**What to work on**
Reproduce the entire passage below about the village of Džepčište, word for word and without any change.
***** Text passage *****
Džepčište (; ; ) is a village in the municipality of Tetovo, North Macedonia.

Geography
Džepčište is located at the range of Shar Mountain-Scardica, as well as in the field of Polog valley, characterized by relatively frosty winters as mountain stream climate prevailing during the long winter and warm and dry with temperatures reaching up to 45 degrees Celsius in the summer time for a Mediterranean climate. Overall, it has four seasons and fertile agricultural land and is known for the stable and very well-grown vegetables and local fruits.

Demographics
According to the statistical office of North Macedonia, Džepčište numbers about 760 residential homes. Approximately 700 of them are inhabited by Albanians  and around 9 houses with ethnic Macedonians. Many individuals from this village live abroad, especially in European countries where they work and live, many with their families.
***** Raw data *****
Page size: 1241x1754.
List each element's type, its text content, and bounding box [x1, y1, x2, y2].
*****
**Result of the task**
Džepčište (; ; ) is a village in the municipality of Tetovo, North Macedonia.

Geography
Džepčište is located at the range of Shar Mountain-Scardica, as well as in the field of Polog valley, characterized by relatively frosty winters as mountain stream climate prevailing during the long winter and warm and dry with temperatures reaching up to 45 degrees Celsius in the summer time for a Mediterranean climate. Overall, it has four seasons and fertile agricultural land and is known for the stable and very well-grown vegetables and local fruits.

Demographics
According to the statistical office of North Macedonia, Džepčište numbers about 760 residential homes. Approximately 700 of them are inhabited by Albanians  and around 9 houses with ethnic Macedonians. Many individuals from this village live abroad, especially in European countries where they work and live, many with their families.